As told by the mentor in the Loss function jar, the squared error will calculate the sum of squared differences between actual and predicted values. I have one problem in accepting the formula when the actual classes are given in discrete values (0,1) and you are using decimal predicted values to calculate loss. In real world, as the output of prediction is supposed to be a 0 or 1, I will apply a threshold to the probabilities (from sigmoid function), thus leading again to discrete predicted values (instead of decimals) - isn’t it fair to use the discrete values to loss function?

I think while training the model, it is better to use decimal predicted values for calculating loss.
For e.g. let the actual ground truth value is 1 and the predicted values is 0.55, (with threshold 0.5, such that anything greater than threshold will be binarised to 1 and less than 0.5 is 0).
0.55 will be binarised to 1 but note that 0.55 can also be seen as the confidence (or probability) by model in predicting the value as 1.
If there is another new model which predicts 0.95 for the same example. This can be seen as model saying there is a confidence of 95% in predicting the value is 1.

Now, if we use decimal predicted values for calculating loss, we are making sure that we are capturing this information about how sure the model is in making that prediction.
On the other hand, if you use simply 0 or 1 for calculating loss, you will lose that information and a chance to improve the model.

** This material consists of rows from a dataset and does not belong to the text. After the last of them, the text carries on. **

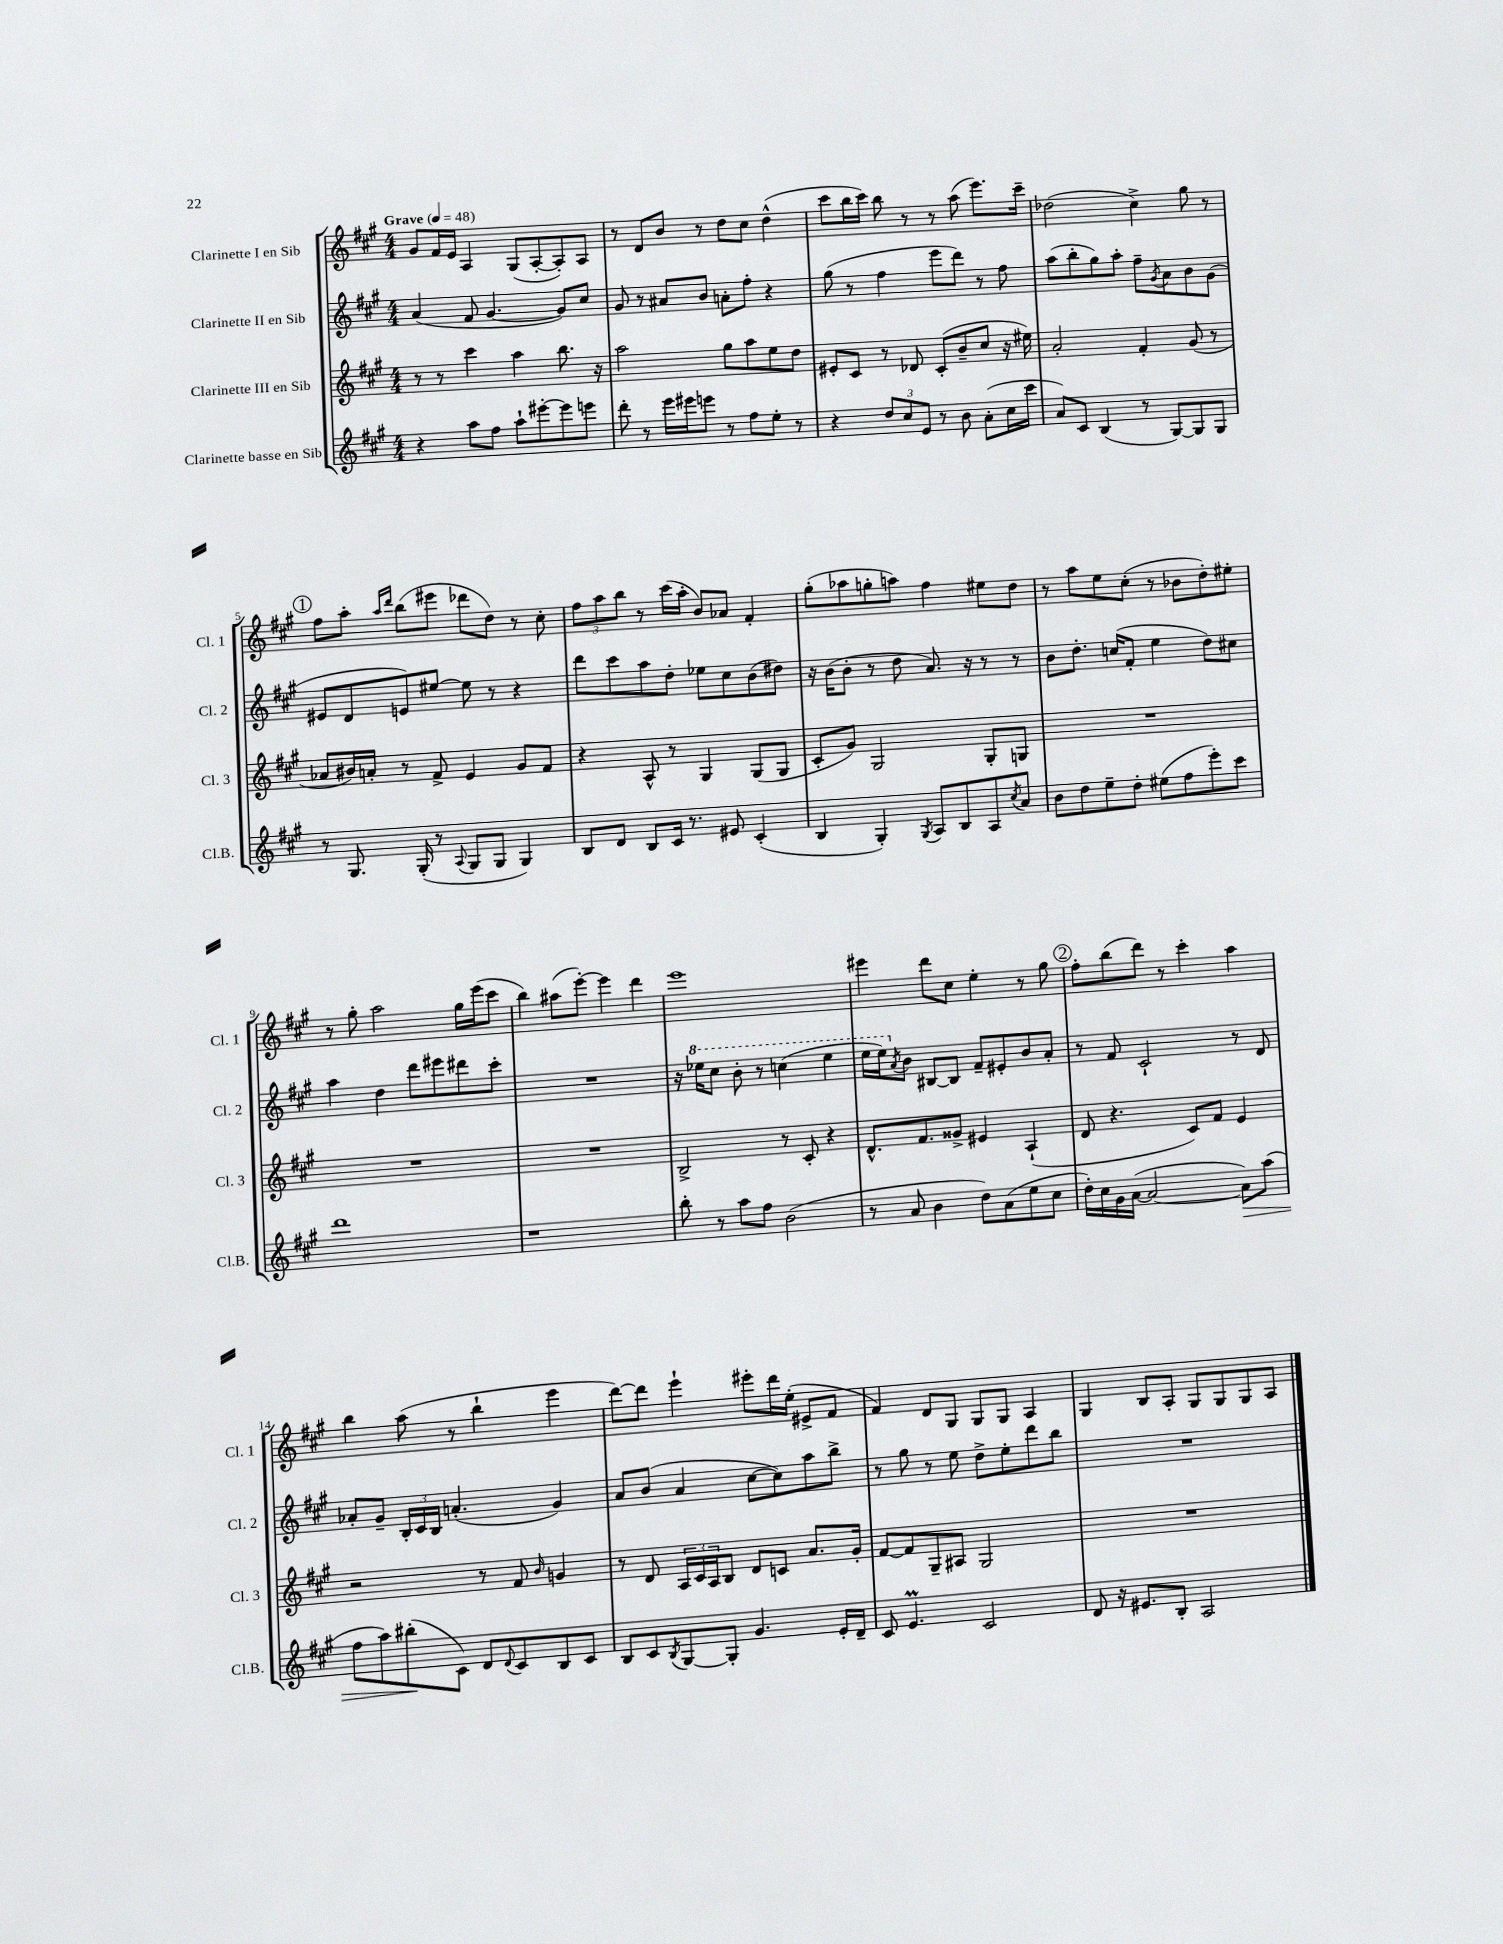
<<
\new StaffGroup <<
\new Staff = "s0" \with { instrumentName = "Clarinette I en Sib" shortInstrumentName = "Cl. 1" } {
    \clef treble \key a \major \numericTimeSignature \time 4/4 \tempo "Grave" 4 = 48
    gis'8 fis'16 e'16 a4 gis8( a8~-. a8-.) a8 |
    r8 d'8 b'8 r8 d''8 cis''8 d''4-^( |
    cis'''8 b''16 cis'''16) b''8 r8 r8 a''8( e'''8.) cis'''16-- |
    des''2( cis''4->) gis''8 r8 |
    \mark \markup { \circle "1" } fis''8 a''8-. \grace { a''16 d'''16 } b''8( eis'''8 des'''8 d''8) r8 cis''8-. |
    \tuplet 3/2 { fis''8 a''8 b''8 } r8 cis'''16( a''16-. b'8) aes'8 fis'4-. |
    gis''8-.( aes''8 g''8-. a''8) fis''4 eis''8 d''8 |
    r8 a''8 e''8 cis''8-.( r8 bes'8 d''8-.) eis''8-. |
    r8 gis''8-. a''2 gis''16 e'''16( cis'''8 |
    b''4) ais''8( e'''8~-.) e'''4 d'''4 |
    e'''1 |
    eis'''4 d'''8 cis''8 e''4-. r8 gis''8 |
    \mark \markup { \circle "2" } fis''8-. b''8( d'''8) r8 cis'''4-. a''4 |
    b''4 a''8( r8 b''4-! e'''4 |
    d'''8~) d'''8 e'''4-! eis'''8-. d'''16 e''16-.( eis'8-> fis'8 |
    fis'4) d'8 gis8 gis8 gis8 a4 |
    gis4 b8 a8-. gis8 gis8 gis8 a8 \bar "|." |
}
\new Staff = "s1" \with { instrumentName = "Clarinette II en Sib" shortInstrumentName = "Cl. 2" } {
    \clef treble \key a \major \numericTimeSignature \time 4/4
    a'4( fis'8 gis'4.~ gis'8) cis''8 |
    gis'8 r8 ais'8 b'8 a'8-. fis''8-. r4 |
    gis''8( r8 fis''4 e'''8 d'''8) r8 fis''8 |
    a''8( b''8-. gis''8) a''8-. fis''8-- \acciaccatura { gis'8 } a'8 b'8 gis'8( |
    \mark \markup { \circle "1" } eis'8 d'8 e'8) eis''8~ eis''8 r8 r4 |
    d'''8 cis'''8 a''8 d''8-. ees''8 cis''8 b'8( dis''8) |
    r16 b'16( b'8-. r8 d''8 a'8.) r16 r8 r8 |
    b'8 d''8.-. c''16( fis'8-. e''4 d''8) cis''8 |
    a''4 d''4 d'''8 eis'''8 dis'''8 cis'''8-. |
    R1 |
    r16 \ottava #1 ees'''16 cis'''8 b''8-. r8 c'''4( ees'''4 |
    e'''16 e'''16) \ottava #0 \acciaccatura { a'8 } b'8 bis8~ bis8 fis'8-- eis'8-. b'8 a'8-. |
    \mark \markup { \circle "2" } r8 fis'8 cis'2-! r8 d'8 |
    aes'8-. gis'8-- \tuplet 3/2 { b16-. cis'16 b16 } a'4.-.( gis'4) |
    a'8 b'8( a'4 cis''8~ cis''8) a''8 b''8-> |
    r8 gis''8 r8 e''8 d''8-> e''8-. d'''8 b''8 |
    R1 \bar "|." |
}
\new Staff = "s2" \with { instrumentName = "Clarinette III en Sib" shortInstrumentName = "Cl. 3" } {
    \clef treble \key a \major \numericTimeSignature \time 4/4
    r8 r8 cis'''4 a''4 b''8. r16 |
    a''2 gis''8 a''8 e''8 d''8 |
    eis'8-. cis'8 r8 des'8 cis'8-.( b'8-- cis''8 r16 eis''16) |
    a'2-. fis'4-. gis'8( r8 |
    \mark \markup { \circle "1" } aes'8 bis'16) a'16-. r8 fis'8-> e'4 gis'8 fis'8 |
    r4 a8-^ r8 gis4 gis8( gis8 |
    cis'8-. gis'8) gis2 gis8-. g8 |
    R1 |
    R1 |
    R1 |
    b2-> r8 cis'8-. r4 |
    d'8.-^ fis'8. gisis'8-> eis'4 a4-!( |
    \mark \markup { \circle "2" } d'8 r4. cis'8) fis'8 e'4 |
    r2 r8 fis'8 \grace { b'16 } g'4 |
    r8 d'8 \tuplet 3/2 { a16 cis'16 a16 } b8 d'8 c'8 a'8. gis'16-. |
    fis'8~ fis'8 gis8-- ais8 gis2 |
    R1 \bar "|." |
}
\new Staff = "s3" \with { instrumentName = "Clarinette basse en Sib" shortInstrumentName = "Cl.B." } {
    \clef treble \key a \major \numericTimeSignature \time 4/4
    r4 a''8 fis''8 a''8-! eis'''8~-. eis'''8 e'''8 |
    d'''8-. r8 e'''16 eis'''16 e'''8 r8 fis''8 e''8-. r8 |
    r4 \tuplet 3/2 { d''8 cis''8 e'8 } r8 b'8 a'8-.( cis''16 cis'''16 |
    a'8) cis'8 b4( r8 gis8~) gis8 gis8 |
    \mark \markup { \circle "1" } r8 gis8. gis16-.( r8 \appoggiatura { a8 } gis8 gis8 gis4) |
    b8 d'8 b8 cis'16 r8. eis'8 cis'4-.( |
    b4 gis4-.) \acciaccatura { gis8 } a8 b8 a8 \acciaccatura { cis''8 } a'8 |
    b'8 d''8 e''8-- d''8-. eis''8( fis''8 e'''8-.) cis'''8 |
    d'''1 |
    r1 |
    b''8-. r8 a''8 fis''8 b'2( |
    r8 a'8 b'4 d''8) a'8( e''8 cis''8 |
    \mark \markup { \circle "2" } d''16-.) cis''16 gis'16 a'16~( a'2~ a'8\>) a''8( |
    fis''8 a''8) bis''8-.\!( cis'8) d'8 \appoggiatura { d'8 } cis'8 b8 cis'8 |
    b8 cis'8 \acciaccatura { b8 } gis8~ gis8-. gis'4. e'16-. d'16-- |
    cis'8 e'4.\prall cis'2 |
    d'8 r16 eis'8. b8-. a2 \bar "|." |
}
>>
>>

Once the model is ready and you are now making prediction on the new unseen data, now it make sense to convert predicted values as 0 or 1 and calculate accuracy as a metric to see how well your model is performing.

In short, I will prefer decimal predicted values while building the model (helps in improvement) and will use binary values while using the model

1 Like

@sanjayk
Got it…this explanation was really helpful. Thanks!